[[ Supplied information, beginning ]]

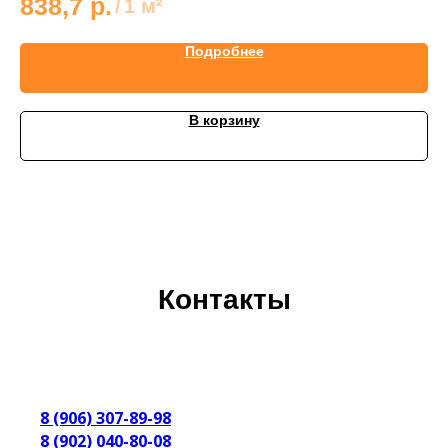
838,7
р.
8
/
1 м²
Подробнее
В корзину
Контакты
8 (906) 307-89-98
8 (902) 040-80-08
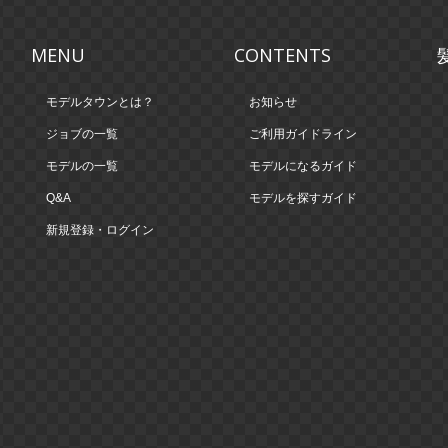
MENU
CONTENTS
モデルタウンとは？
お知らせ
ジョブの一覧
ご利用ガイドライン
モデルの一覧
モデルになるガイド
Q&A
モデルを探すガイド
新規登録・ログイン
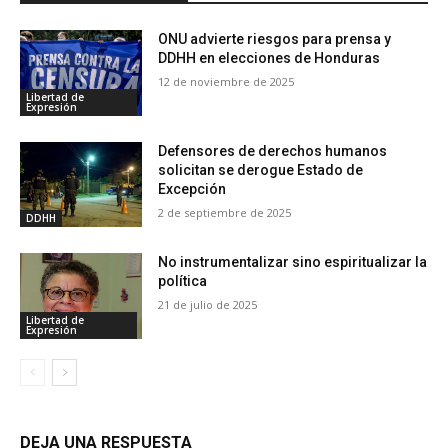
ONU advierte riesgos para prensa y
DDHH en elecciones de Honduras
12 de noviembre de 2025
Libertad de
Expresión
Defensores de derechos humanos
solicitan se derogue Estado de
Excepción
2 de septiembre de 2025
DDHH
No instrumentalizar sino espiritualizar la
política
21 de julio de 2025
Libertad de
Expresión
DEJA UNA RESPUESTA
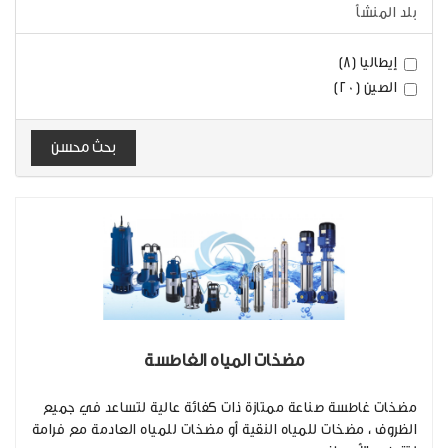
بلد المنشأ
إيطاليا (8)
الصين (20)
بحث محسن
مضخات المياه الغاطسة
مضخات غاطسة صناعة ممتازة ذات كفائة عالية لتساعد في جميع
الظروف ، مضخات للمياه النقية أو مضخات للمياه العادمة مع فرامة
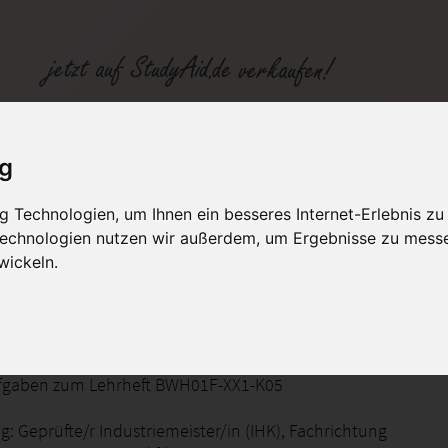
Fallbeispiele Betriebswirtschaftliches Handeln BWH01F
ig
 Technologien, um Ihnen ein besseres Internet-Erlebnis zu
fen
Kategorien
Studiengänge / Lehr
 Technologien nutzen wir außerdem, um Ergebnisse zu mess
wickeln.
XX1-K05
fgaben zum Lehrheft BWH01F-XX1-K05
: Geprüfte/r Industriemeister/in (IHK), Fachrichtung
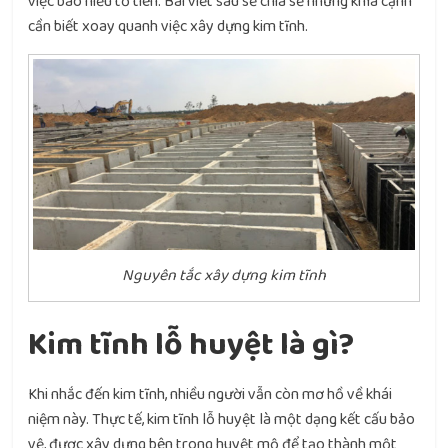
việc báo hiếu tổ tiên. Bài viết sau sẽ chia sẻ những khía cạnh
cần biết xoay quanh việc xây dựng kim tĩnh.
Nguyên tắc xây dựng kim tĩnh
Kim tĩnh lỗ huyệt là gì?
Khi nhắc đến kim tĩnh, nhiều người vẫn còn mơ hồ về khái
niệm này. Thực tế, kim tĩnh lỗ huyệt là một dạng kết cấu bảo
vệ, được xây dựng bên trong huyệt mộ để tạo thành một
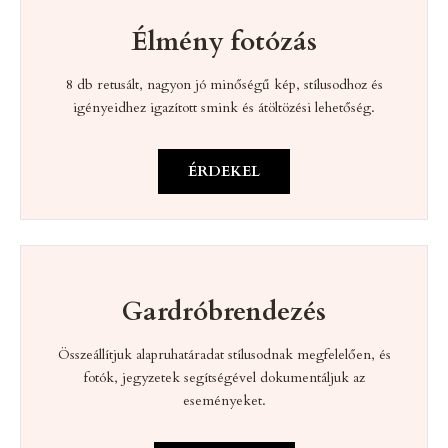
Élmény fotózás
8 db retusált, nagyon jó minőségű kép, stílusodhoz és
igényeidhez igazított smink és átöltözési lehetőség.
ÉRDEKEL
Gardróbrendezés
Összeállítjuk alapruhatáradat stílusodnak megfelelően, és
fotók, jegyzetek segítségével dokumentáljuk az
eseményeket.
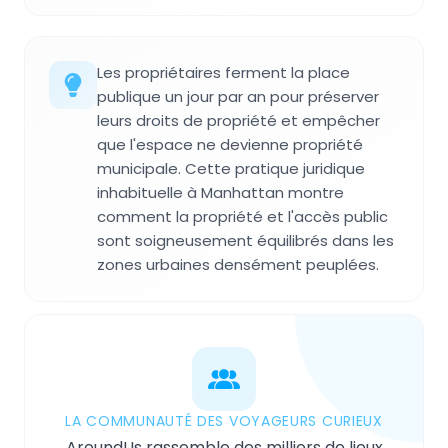
Les propriétaires ferment la place
publique un jour par an pour préserver
leurs droits de propriété et empêcher
que l'espace ne devienne propriété
municipale. Cette pratique juridique
inhabituelle à Manhattan montre
comment la propriété et l'accès public
sont soigneusement équilibrés dans les
zones urbaines densément peuplées.
LA COMMUNAUTÉ DES VOYAGEURS CURIEUX
AroundUs rassemble des milliers de lieux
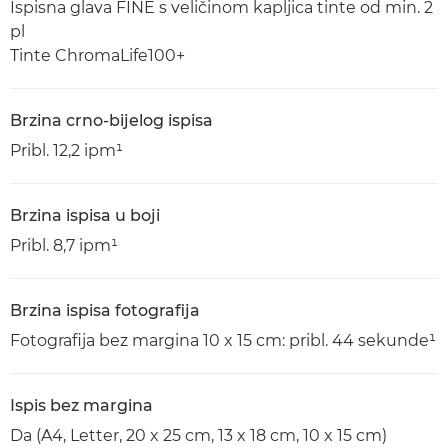
Ispisna glava FINE s veličinom kapljica tinte od min. 2
pl
Tinte ChromaLife100+
Brzina crno-bijelog ispisa
Pribl. 12,2 ipm¹
Brzina ispisa u boji
Pribl. 8,7 ipm¹
Brzina ispisa fotografija
Fotografija bez margina 10 x 15 cm: pribl. 44 sekunde¹
Ispis bez margina
Da (A4, Letter, 20 x 25 cm, 13 x 18 cm, 10 x 15 cm)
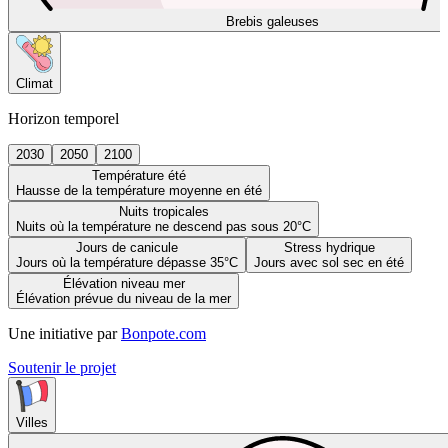
Brebis galeuses
Climat
Horizon temporel
2030
2050
2100
Température été
Hausse de la température moyenne en été
Nuits tropicales
Nuits où la température ne descend pas sous 20°C
Jours de canicule
Stress hydrique
Jours où la température dépasse 35°C
Jours avec sol sec en été
Élévation niveau mer
Élévation prévue du niveau de la mer
Une initiative par
Bonpote.com
Soutenir le projet
Villes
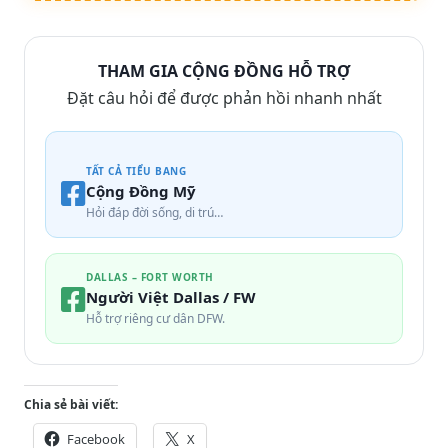
THAM GIA CỘNG ĐỒNG HỖ TRỢ
Đặt câu hỏi để được phản hồi nhanh nhất
TẤT CẢ TIỂU BANG
Cộng Đồng Mỹ
Hỏi đáp đời sống, di trú…
DALLAS – FORT WORTH
Người Việt Dallas / FW
Hỗ trợ riêng cư dân DFW.
Chia sẻ bài viết:
Facebook
X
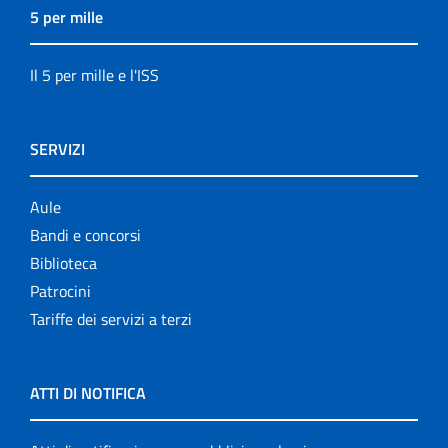
5 per mille
Il 5 per mille e l'ISS
SERVIZI
Aule
Bandi e concorsi
Biblioteca
Patrocini
Tariffe dei servizi a terzi
ATTI DI NOTIFICA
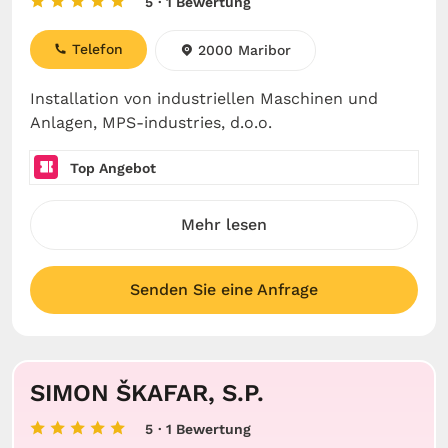
5
· 1 Bewertung
Telefon
2000 Maribor
Installation von industriellen Maschinen und
Anlagen, MPS-industries, d.o.o.
Top Angebot
Mehr lesen
Senden Sie eine Anfrage
SIMON ŠKAFAR, S.P.
5
· 1 Bewertung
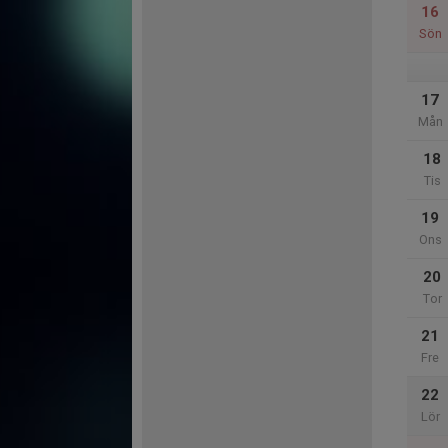
16
Sön
17
Mån
18
Tis
19
Ons
20
Tor
21
Fre
22
Lör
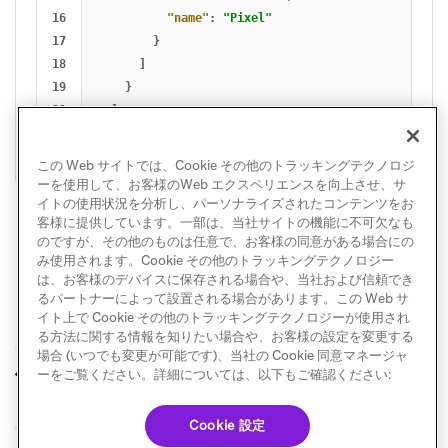
16

"name"
:
"Pixel"
17

}
18

]
19

}
20

]
}
この Web サイトでは、Cookie その他のトラッキングテクノロジ
ーを使用して、お客様のWeb エクスペリエンスを向上させ、サ
イトの使用状況を分析し、パーソナライズされたコンテンツをお
客様に提供しています。一部は、当社サイトの機能に不可欠なも
のですが、その他のものは任意で、お客様の同意がある場合にの
み使用されます。Cookie その他のトラッキングテクノロジー
は、お客様のデバイスに保存される場合や、当社および信頼でき
るパートナーによって設置される場合があります。この Web サ
イト上で Cookie その他のトラッキングテクノロジーが使用され
る方法に関する情報を知りたい場合や、お客様の設定を変更する
場合 (いつでも変更が可能です)、当社の Cookie 同意マネージャ
カスタム属性
階層化カスタム属性
ーをご覧ください。詳細については、以下もご確認ください:
前へ
次へ
Cookie 設定
© Braze. All Rights Reserved
Privacy Policy
Cookie 優先設定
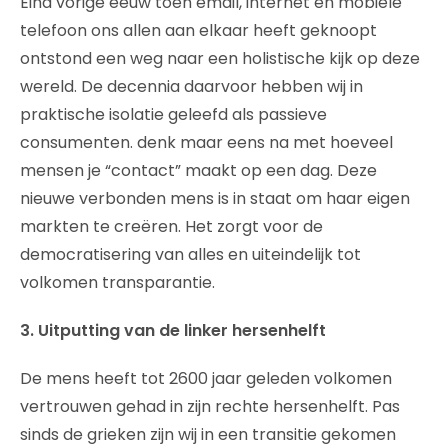
Eind vorige eeuw toen email, internet en mobiele
telefoon ons allen aan elkaar heeft geknoopt
ontstond een weg naar een holistische kijk op deze
wereld. De decennia daarvoor hebben wij in
praktische isolatie geleefd als passieve
consumenten. denk maar eens na met hoeveel
mensen je “contact” maakt op een dag. Deze
nieuwe verbonden mens is in staat om haar eigen
markten te creëren. Het zorgt voor de
democratisering van alles en uiteindelijk tot
volkomen transparantie.
3. Uitputting van de linker hersenhelft
De mens heeft tot 2600 jaar geleden volkomen
vertrouwen gehad in zijn rechte hersenhelft. Pas
sinds de grieken zijn wij in een transitie gekomen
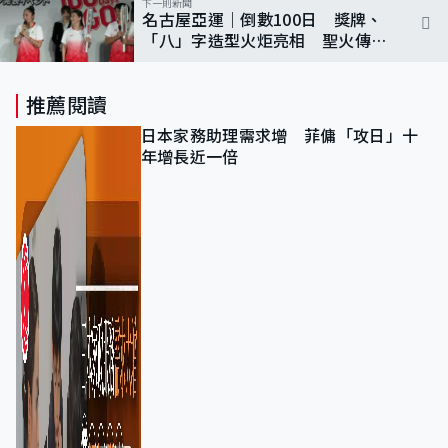
下一則新聞
名古屋亞運｜倒數100日 獎牌、
「八」字造型火炬亮相 聖火傳遞
8.22展開
推薦閱讀
日本家務助理需求增 菲傭「攻日」十
年增長近一倍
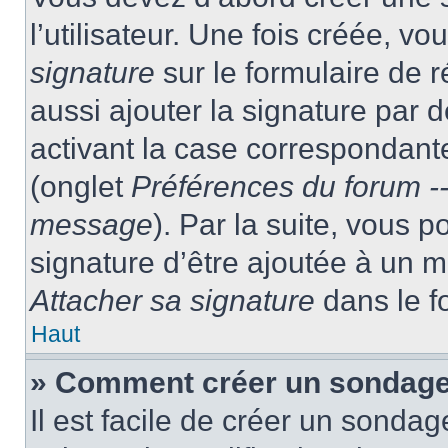
l’utilisateur. Une fois créée, 
signature
sur le formulaire de
aussi ajouter la signature par
activant la case correspondante
(onglet
Préférences du forum --
message
). Par la suite, vous
signature d’être ajoutée à un
Attacher sa signature
dans le f
Haut
» Comment créer un sondag
Il est facile de créer un sondag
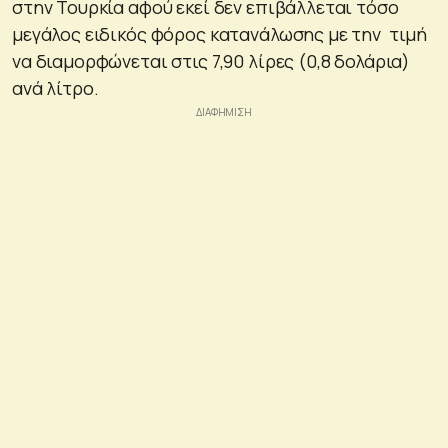
στην Τουρκία αφού εκεί δεν επιβάλλεται τόσο
μεγάλος ειδικός φόρος κατανάλωσης με την τιμή
να διαμορφώνεται στις 7,90 λίρες (0,8 δολάρια)
ανά λίτρο.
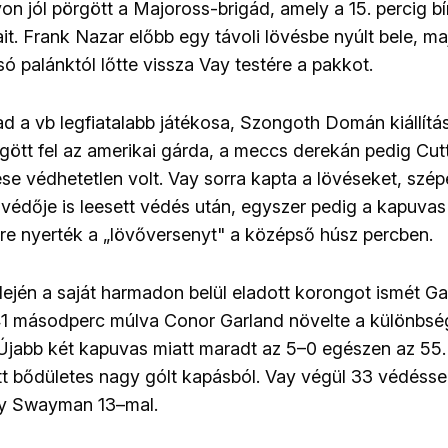
n jól pörgött a Majoross-brigád, amely a 15. percig bír
ait. Frank Nazar előbb egy távoli lövésbe nyúlt bele, m
ó palánktól lőtte vissza Vay testére a pakkot.
 a vb legfiatalabb játékosa, Szongoth Domán kiállítá
ött fel az amerikai gárda, a meccs derekán pedig Cutt
ése védhetetlen volt. Vay sorra kapta a lövéseket, szépe
védője is leesett védés után, egyszer pedig a kapuvas 
re nyerték a „lövőversenyt" a középső húsz percben.
lején a saját harmadon belül eladott korongot ismét G
41 másodperc múlva Conor Garland növelte a különbsé
jabb két kapuvas miatt maradt az 5–0 egészen az 55. 
t bődületes nagy gólt kapásból. Vay végül 33 védéssel
my Swayman 13–mal.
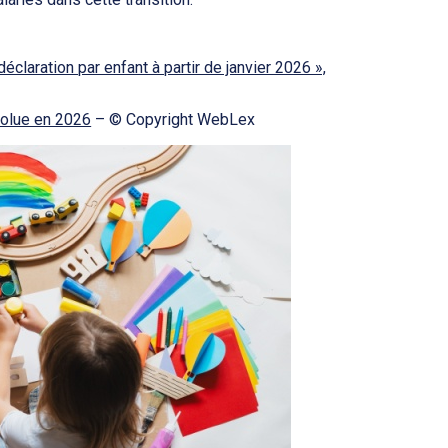
 déclaration par enfant à partir de janvier 2026 »,
volue en 2026
– © Copyright WebLex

[[ Supplied information, end ]]

● **Problem**: From the data above, retype only the lines starting with the line with "Cộng Đồng Mỹ" and going on through the line with "telefoon ons allen aan elkaar heeft geknoopt", exactly, leaving out the pictures.

● **Response area**:
Cộng Đồng Mỹ
Hỏi đáp đời sống, di trú…
DALLAS – FORT WORTH
Người Việt Dallas / FW
Hỗ trợ riêng cư dân DFW.
Chia sẻ bài viết:
Facebook
X
5 per mille
Il 5 per mille e l'ISS
SERVIZI
Aule
Bandi e concorsi
Biblioteca
Patrocini
Tariffe dei servizi a terzi
ATTI DI NOTIFICA
5
· 1 Bewertung
Telefon
2000 Maribor
Installation von industriellen Maschinen und
Anlagen, MPS-industries, d.o.o.
Top Angebot
Mehr lesen
Senden Sie eine Anfrage
SIMON ŠKAFAR, S.P.
5
· 1 Bewertung
16
Sön
17
Mån
18
Tis
19
Ons
20
Tor
21
Fre
22
Lör
16

"name"
:
"Pixel"
17

}
18

]
19

}
20

]
}
この Web サイトでは、Cookie その他のトラッキングテクノロジ
ーを使用して、お客様のWeb エクスペリエンスを向上させ、サ
イトの使用状況を分析し、パーソナライズされたコンテンツをお
客様に提供しています。一部は、当社サイトの機能に不可欠なも
のですが、その他のものは任意で、お客様の同意がある場合にの
み使用されます。Cookie その他のトラッキングテクノロジー
は、お客様のデバイスに保存される場合や、当社および信頼でき
るパートナーによって設置される場合があります。この Web サ
イト上で Cookie その他のトラッキングテクノロジーが使用され
る方法に関する情報を知りたい場合や、お客様の設定を変更する
場合 (いつでも変更が可能です)、当社の Cookie 同意マネージャ
カスタム属性
階層化カスタム属性
ーをご覧ください。詳細については、以下もご確認ください:
前へ
次へ
Cookie 設定
© Braze. All Rights Reserved
Privacy Policy
Cookie 優先設定
Eind vorige eeuw toen email, internet en mobiele
telefoon ons allen aan elkaar heeft geknoopt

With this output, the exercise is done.